Nova Arianto Bidik Talenta Terbaik di Football Summer Camp 2026, Siapa Saja?
VIVA Soccer – Pembinaan pemain muda Indonesia kembali mendapat dorongan melalui Football Summer Camp 2026 yang digelar di Jakarta, Bandung, dan Surabaya sepanjang Juli 2026. Program ini menghadirkan pelatih Timnas Indonesia U-20, Nova Arianto, bersama sejumlah pemain profesional seperti Egy Maulana Vikri, Muhammad Riyandi, dan Zanadin Fariz untuk berbagi pengalaman sekaligus membimbing calon pesepak bola berusia 15 hingga 18 tahun.
Kegiatan tersebut menjadi salah satu upaya memperluas akses pembinaan usia muda di Indonesia. Tidak hanya berisi sesi latihan, peserta juga memperoleh kesempatan belajar langsung dari figur yang telah berpengalaman di level kompetisi profesional maupun tim nasional.
Pembinaan Tak Hanya Mengasah Teknik
Football Summer Camp 2026 berlangsung di tiga kota berbeda, yakni Jakarta pada 4 Juli, Bandung pada 12 Juli, dan Surabaya pada 19 Juli 2026. Program ini dirancang untuk memberikan pembinaan yang lebih terstruktur bagi pemain muda yang ingin meningkatkan kualitas permainan mereka.
Nova Arianto hadir sebagai pemateri utama dengan membagikan pengalaman menangani kelompok usia muda di level tim nasional. Sementara itu, para pemain profesional turut memberikan gambaran mengenai tuntutan sepak bola modern, mulai dari latihan harian, disiplin, hingga menjaga konsistensi performa.
Di Jakarta, Egy Maulana Vikri dan Muhammad Riyandi bahkan ikut terlibat dalam laga internal 11 lawan 11 bersama para peserta di Lapangan Pusat Pelatihan Olahraga Pelajar (PPOP). Kesempatan tersebut memberi pengalaman berbeda karena peserta dapat merasakan langsung tempo permainan pesepak bola profesional.
Sports Science Jadi Bagian Penting Pembinaan
Salah satu aspek yang membedakan Football Summer Camp 2026 dengan pelatihan konvensional adalah pendekatan berbasis sports science. Materi latihan tidak hanya berfokus pada teknik dasar, tetapi juga mencakup pengembangan fisik, pemahaman taktik, hingga kesiapan mental pemain.

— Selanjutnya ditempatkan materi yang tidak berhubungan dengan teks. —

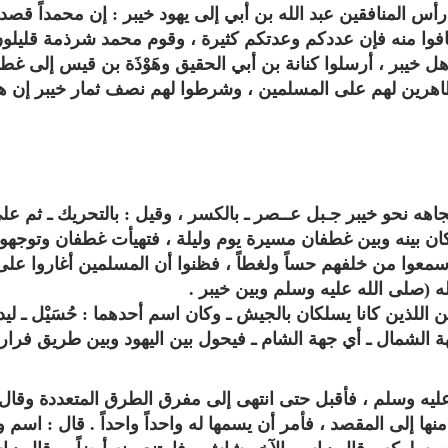
س المنافقين عبد الله بن أبي إلى يهود خيبر ‏:‏ إن محمداً قصد
افوا منه فإن عددكم وعدتكم كثيرة ، وقوم محمد شرذمة قليلون
أهل خيبر ، أرسلوا كنانة بن أبي الحقيق وهَوْذَة بن قيس إلى غط
ومظاهرين لهم على المسلمين ، وشرطوا لهم نصف ثمار خيبر إن ه
تحميل كتب السيرة النبوية
تحميل كتب السيرة ا
ة
السيرة النبوية المستوى الأول
صحيح السيرة الن
 نحو خيبر جـبل عــصر ـ بالكسر ، وقيل ‏:‏ بالتحريك ـ ثم عل
 وكان بينه وبين غطفان مسيرة يوم وليلة ، فتهيأت غطفان وتوجهوا
ق سمعوا من خلفهم حساً ولغطاً ، فظنوا أن المسلمين أغاروا على
 (صلى الله عليه وسلم وبين خيبر ‏.‏
اللذين كانا يسلكان بالجيش ـ وكان اسم أحدهما‏ :‏ حُسَيْل ـ ليد
الشمال ـ أي جهة الشام ـ فيحول بين اليهود وبين طريق فرار
 عليه وسلم ، فأقبل حتى انتهى إلى مفرق الطرق المتعددة وقال ‏:‏
لى المقصد ، فأمر أن يسمها له واحداً واحداً‏ .‏ قال‏ :‏ اسم و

Pendekatan seperti ini kini menjadi standar dalam pembinaan sepak bola modern. Akademi-akademi elite di Eropa telah lama mengombinasikan latihan teknis dengan analisis performa, pencegahan cedera, pengaturan beban latihan, serta peningkatan kemampuan mengambil keputusan di lapangan.
President Director Asics Indonesia, Yuya Sugiyama, menegaskan bahwa olahraga memiliki peran penting dalam membangun kesehatan fisik sekaligus mental. Menurutnya, sepak bola menjadi media yang tepat untuk membentuk karakter pemain muda agar lebih percaya diri, tangguh, dan siap bersaing pada level yang lebih tinggi.